Data excerpts
>>>>

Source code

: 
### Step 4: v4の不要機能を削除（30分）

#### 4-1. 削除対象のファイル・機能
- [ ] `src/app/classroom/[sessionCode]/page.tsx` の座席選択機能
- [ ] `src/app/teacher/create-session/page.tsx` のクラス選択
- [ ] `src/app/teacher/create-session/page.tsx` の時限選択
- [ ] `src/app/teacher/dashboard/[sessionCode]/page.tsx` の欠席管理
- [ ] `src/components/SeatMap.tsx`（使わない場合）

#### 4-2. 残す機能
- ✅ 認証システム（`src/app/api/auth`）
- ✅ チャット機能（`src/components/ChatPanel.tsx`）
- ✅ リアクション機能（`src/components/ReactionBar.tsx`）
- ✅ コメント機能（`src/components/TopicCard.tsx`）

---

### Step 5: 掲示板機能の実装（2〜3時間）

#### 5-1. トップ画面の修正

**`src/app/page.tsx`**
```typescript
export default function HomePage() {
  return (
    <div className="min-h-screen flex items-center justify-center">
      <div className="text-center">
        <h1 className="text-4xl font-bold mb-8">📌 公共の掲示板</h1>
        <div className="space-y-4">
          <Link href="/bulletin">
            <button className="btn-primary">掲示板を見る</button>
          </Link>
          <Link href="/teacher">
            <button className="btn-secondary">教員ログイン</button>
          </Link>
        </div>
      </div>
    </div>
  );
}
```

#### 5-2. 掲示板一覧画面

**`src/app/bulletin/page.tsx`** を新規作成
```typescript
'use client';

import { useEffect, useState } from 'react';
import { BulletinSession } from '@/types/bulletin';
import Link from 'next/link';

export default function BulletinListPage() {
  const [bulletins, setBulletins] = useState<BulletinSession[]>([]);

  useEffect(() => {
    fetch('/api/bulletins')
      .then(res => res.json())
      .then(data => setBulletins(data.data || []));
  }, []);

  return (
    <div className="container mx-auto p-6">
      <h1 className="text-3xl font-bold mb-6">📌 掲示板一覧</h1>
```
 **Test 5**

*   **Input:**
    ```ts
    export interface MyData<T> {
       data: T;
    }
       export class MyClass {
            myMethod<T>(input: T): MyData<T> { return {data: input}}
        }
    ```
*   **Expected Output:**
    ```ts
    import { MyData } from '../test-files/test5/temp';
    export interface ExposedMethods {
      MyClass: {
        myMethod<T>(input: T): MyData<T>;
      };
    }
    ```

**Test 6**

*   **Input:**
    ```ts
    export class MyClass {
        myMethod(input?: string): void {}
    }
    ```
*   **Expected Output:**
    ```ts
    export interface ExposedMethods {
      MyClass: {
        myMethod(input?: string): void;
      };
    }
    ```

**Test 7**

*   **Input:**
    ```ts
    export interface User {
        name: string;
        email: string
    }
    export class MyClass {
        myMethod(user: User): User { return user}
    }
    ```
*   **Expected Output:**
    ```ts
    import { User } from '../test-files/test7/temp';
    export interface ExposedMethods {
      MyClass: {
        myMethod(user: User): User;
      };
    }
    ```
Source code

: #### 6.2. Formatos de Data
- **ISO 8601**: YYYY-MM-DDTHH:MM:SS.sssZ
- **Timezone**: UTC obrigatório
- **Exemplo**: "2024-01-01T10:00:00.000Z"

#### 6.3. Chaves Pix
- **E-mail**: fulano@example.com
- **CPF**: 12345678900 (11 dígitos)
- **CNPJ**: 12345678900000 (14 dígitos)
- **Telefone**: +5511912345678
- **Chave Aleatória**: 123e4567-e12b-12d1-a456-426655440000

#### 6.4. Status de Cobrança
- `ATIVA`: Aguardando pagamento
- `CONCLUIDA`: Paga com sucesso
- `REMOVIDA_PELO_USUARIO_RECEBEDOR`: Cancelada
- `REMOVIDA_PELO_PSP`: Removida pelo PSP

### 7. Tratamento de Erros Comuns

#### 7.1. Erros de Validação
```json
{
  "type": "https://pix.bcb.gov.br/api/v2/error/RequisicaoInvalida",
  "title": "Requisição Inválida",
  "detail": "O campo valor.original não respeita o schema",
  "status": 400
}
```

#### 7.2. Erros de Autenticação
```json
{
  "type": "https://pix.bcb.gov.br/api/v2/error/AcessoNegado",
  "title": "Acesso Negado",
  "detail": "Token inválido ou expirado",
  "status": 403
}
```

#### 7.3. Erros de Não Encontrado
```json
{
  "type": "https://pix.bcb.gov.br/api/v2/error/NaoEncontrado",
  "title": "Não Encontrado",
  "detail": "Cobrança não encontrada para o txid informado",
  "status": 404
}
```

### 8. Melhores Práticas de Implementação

<<<<

▶ [WHAT THE EXERCISE ASKS]:
Tally every line of the data that includes "href". Report the number and nothing more.

▶ [PROBLEM SOLUTION]:
2